===== Document text =====

Krandall, with all due respect, I stated that the movie REMINDED me of this discussion. I *never* stated it was the exact same thing. I was also very clear that this is just IMHO. I am confused as to why you feel the need to argue back.....this is my OPINION, not necessarily fact. Others seem to agree with my opinion and others do not......we have a right to post our opinions, is that correct? I am not interested in debating my opinion with you; I thought this was a place where we could voice our views no matter what they were as long as they did not violate the guidelines of the forum. I am confused about this obviously.


----------



## lfung5

Moe's Gram said:


> Okay, help me understand this. Apparently I am missing something. HALO BUYS dogs from puppy mills. And puppy mills just GIVE dogs to HRI so they don't have to buy them?!?!?!?!?
> 
> PLEASE educate me!!! I am not intending to cause a problem here I just want some clarification. HRI is using pictures and stories of puppies/dogs that they claim are from puppy mills in their calendar.

===== Data extract =====

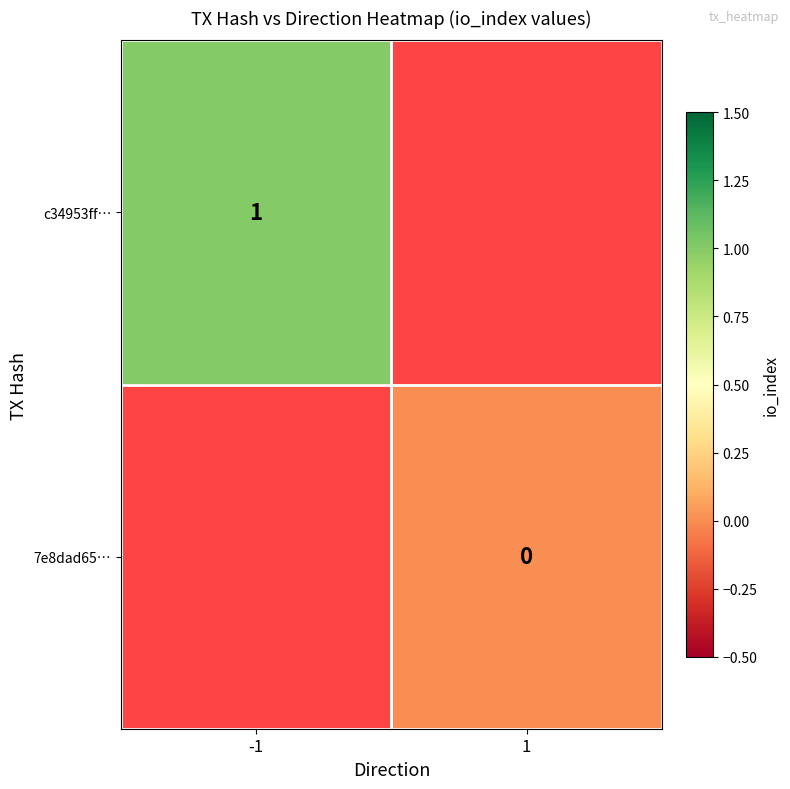

True or false: c34953ff… has a value of 1 at -1.

True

=====

## Exercise brief:
Retype the passage of the forum thread above that opens with the words containing "Krandall, with all" and closes with "about this obviously.".

## Reply:
Krandall, with all due respect, I stated that the movie REMINDED me of this discussion. I *never* stated it was the exact same thing. I was also very clear that this is just IMHO. I am confused as to why you feel the need to argue back.....this is my OPINION, not necessarily fact. Others seem to agree with my opinion and others do not......we have a right to post our opinions, is that correct? I am not interested in debating my opinion with you; I thought this was a place where we could voice our views no matter what they were as long as they did not violate the guidelines of the forum. I am confused about this obviously.